Post follow up, I learned that my herniation was quite large. Disc herniations are all different, depending on the type. For example, disc extrusions have a higher chance of reabsorption compared to disc protrusions or bulges. With my case, I had closer to 20mm of a protrusion/herniation (anything larger than 10mm is considered large). Upon looking at the MRI, the herniation was so bad it had compressed the spinal column all the way back and left less than 0.1mm of nerve left. That's why I was experiencing all those symptoms. Insane how our body just tries to compensate. The good news is I don't need any further follow up as recovery is going well.
I also learned that not everyone with disc herniations will experience the exact same symptoms at various intervals. Everyone also registers pain differently. Just like above, someone could be taking Morphine and they would find relief. In my case, Hydromorphone didn't do any justice to me.

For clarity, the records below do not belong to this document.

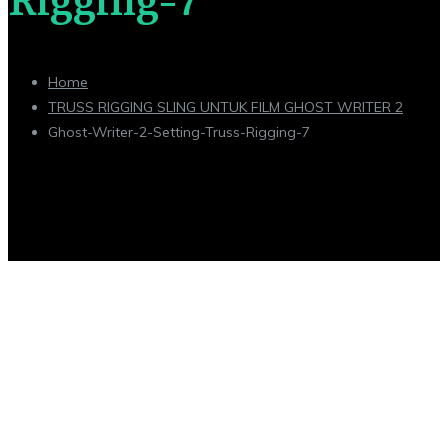
Rigging-7
Home
TRUSS RIGGING SLING UNTUK FILM GHOST WRITER 2
Ghost-Writer-2-Setting-Truss-Rigging-7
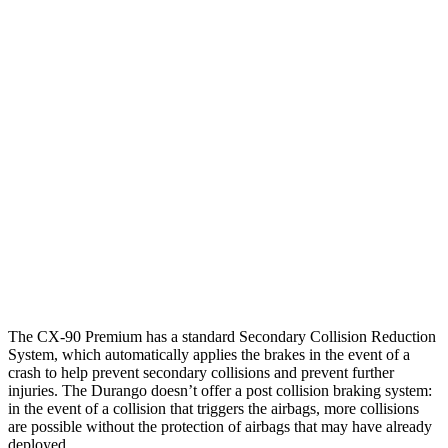
25 MPH Brights
AVOIDED
No Slowing
25 MPH Low beams
AVOIDED
No Slowing
37 MPH Brights
-33 MPH
No Slowing
Warning Issued-Brights
2.4 sec
No Warning
37 MPH Low beams
-26 MPH
No Slowing
Warning Issued-Low beams
1.5 sec
No Warning
The CX-90 Premium has a standard Secondary Collision Reduction
System, which automatically applies the brakes in the event of a
crash to help prevent secondary collisions and prevent further
injuries. The Durango doesn’t offer a post collision braking system:
in the event of a collision that triggers the airbags, more collisions
are possible without the protection of airbags that may have already
deployed.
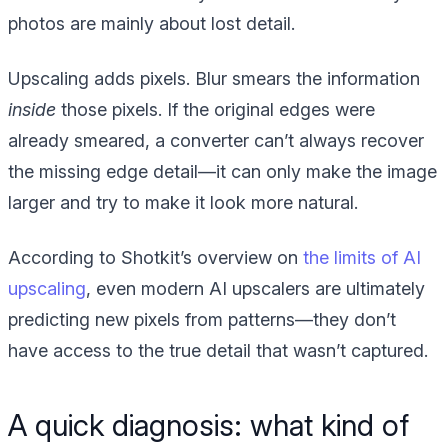
photos are mainly about lost detail.
Upscaling adds pixels. Blur smears the information
inside
those pixels. If the original edges were
already smeared, a converter can’t always recover
the missing edge detail—it can only make the image
larger and try to make it look more natural.
According to Shotkit’s overview on
the limits of AI
upscaling
, even modern AI upscalers are ultimately
predicting new pixels from patterns—they don’t
have access to the true detail that wasn’t captured.
A quick diagnosis: what kind of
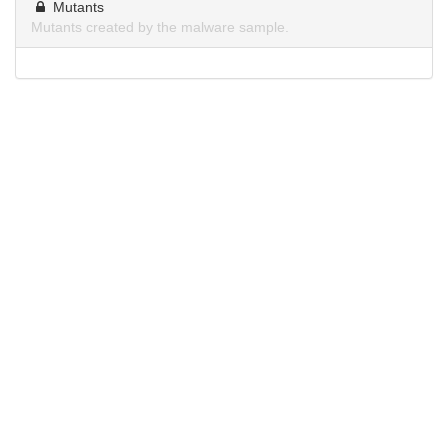
Mutants
Mutants created by the malware sample.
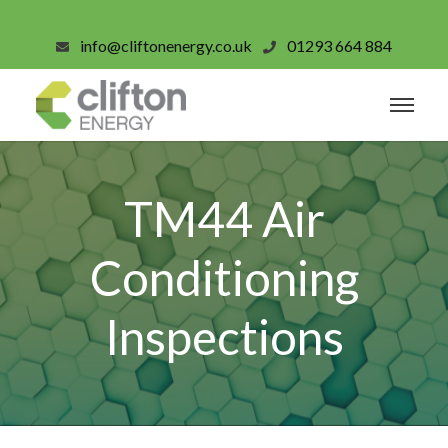
info@cliftonenergy.co.uk
01293 664 884
TM44 Air
Conditioning
Inspections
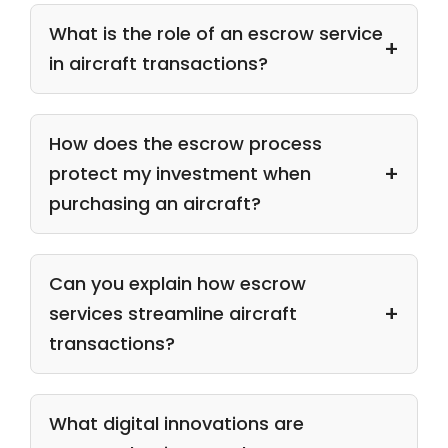
What is the role of an escrow service
in aircraft transactions?
How does the escrow process
protect my investment when
purchasing an aircraft?
Can you explain how escrow
services streamline aircraft
transactions?
What digital innovations are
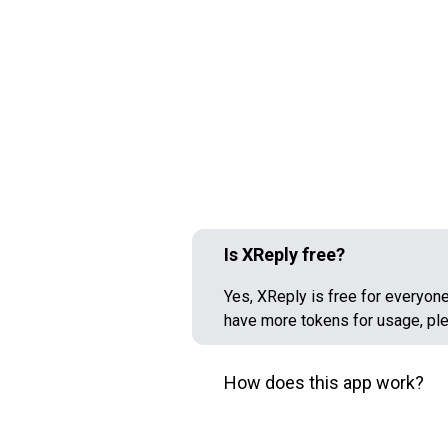
Is XReply free?
Yes, XReply is free for everyone,
have more tokens for usage, pl
How does this app work?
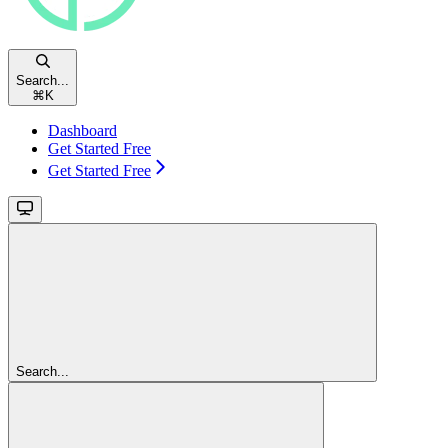
Search...
⌘
K
Dashboard
Get Started Free
Get Started Free
Search...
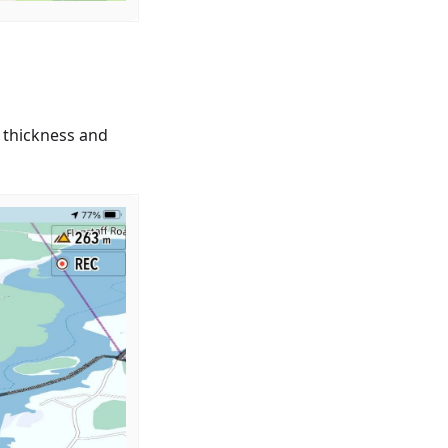
 thickness and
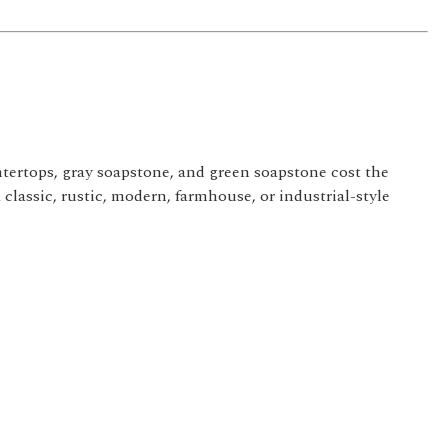
tertops, gray soapstone, and green soapstone cost the
 classic, rustic, modern, farmhouse, or industrial-style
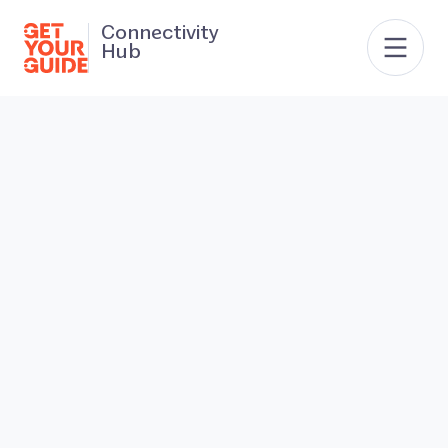
Connectivity
Hub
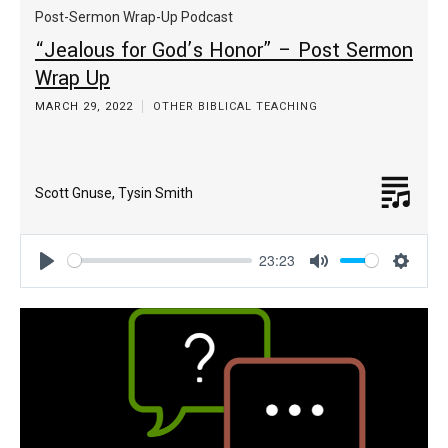
Post-Sermon Wrap-Up Podcast
“Jealous for God’s Honor” – Post Sermon
Wrap Up
MARCH 29, 2022
OTHER BIBLICAL TEACHING
Scott Gnuse
,
Tysin Smith
23:23
Play
Mute
Settin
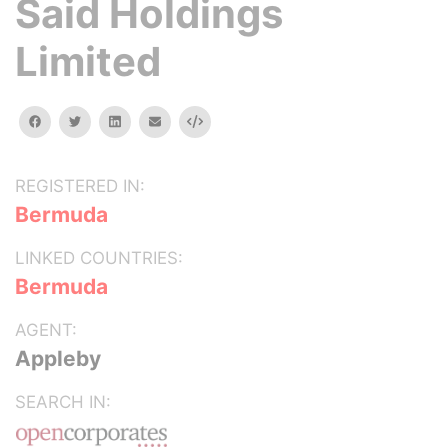
Said Holdings
Limited
facebook
twitter
linkedin
email
Embed
REGISTERED IN:
Bermuda
LINKED COUNTRIES:
Bermuda
AGENT:
Appleby
SEARCH IN:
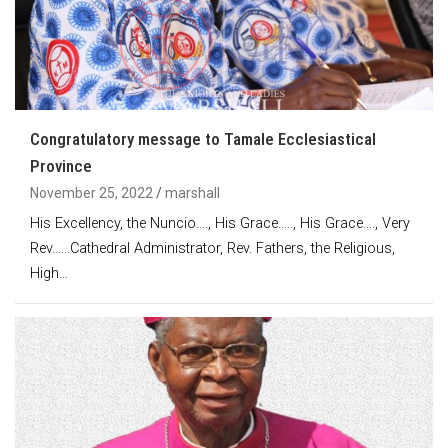
Congratulatory message to Tamale Ecclesiastical
Province
November 25, 2022
marshall
His Excellency, the Nuncio…., His Grace….., His Grace…., Very
Rev.…..Cathedral Administrator, Rev. Fathers, the Religious,
High…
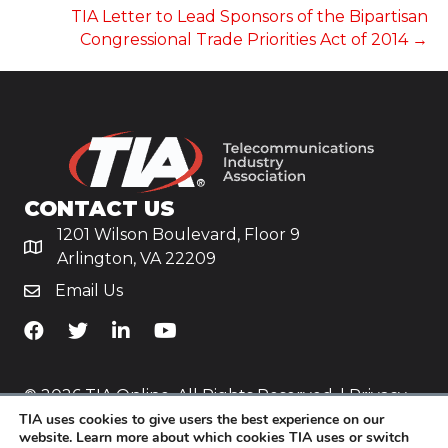
TIA Letter to Lead Sponsors of the Bipartisan
Congressional Trade Priorities Act of 2014 →
CONTACT US
1201 Wilson Boulevard, Floor 9
Arlington, VA 22209
Email Us
TiA's Facebook
TiA's Twitter
TiA's LinkedIn
TiA's YouTube
© 2026 TIA Online. All Rights Reserved. |
Privacy
TIA uses cookies to give users the best experience on our
Policy
website. Learn more about which cookies TIA uses or switch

I have no regrets with this procedure. I believe the biggest difference lies with the surgeon. If you have a very dedicated and experienced surgeon, it will make it 100x better. For those who are contemplating surgery, I would recommend it. But definitely do some research first and compare the pros and cons before you make the decision. It is now end of December 2025, and I've had both the consult and surgery completed. I am still awaiting the EMG test, which has been pending since July 2025. It's insane how long we have to wait for testing and consults here in this so-called first world country that we call Canada.
Also keep in mind, the discectomy is a treatment - it is not a cure. There is still a chance that you could re-herniate in the future if you are not careful. The more discectomies you do, the harder it will be to relieve pain. The more scar tissues you have, the higher the chance of complications. So this is another thing to keep in mind.
Keep your backs healthy. You only have one spine to deal with in this lifetime.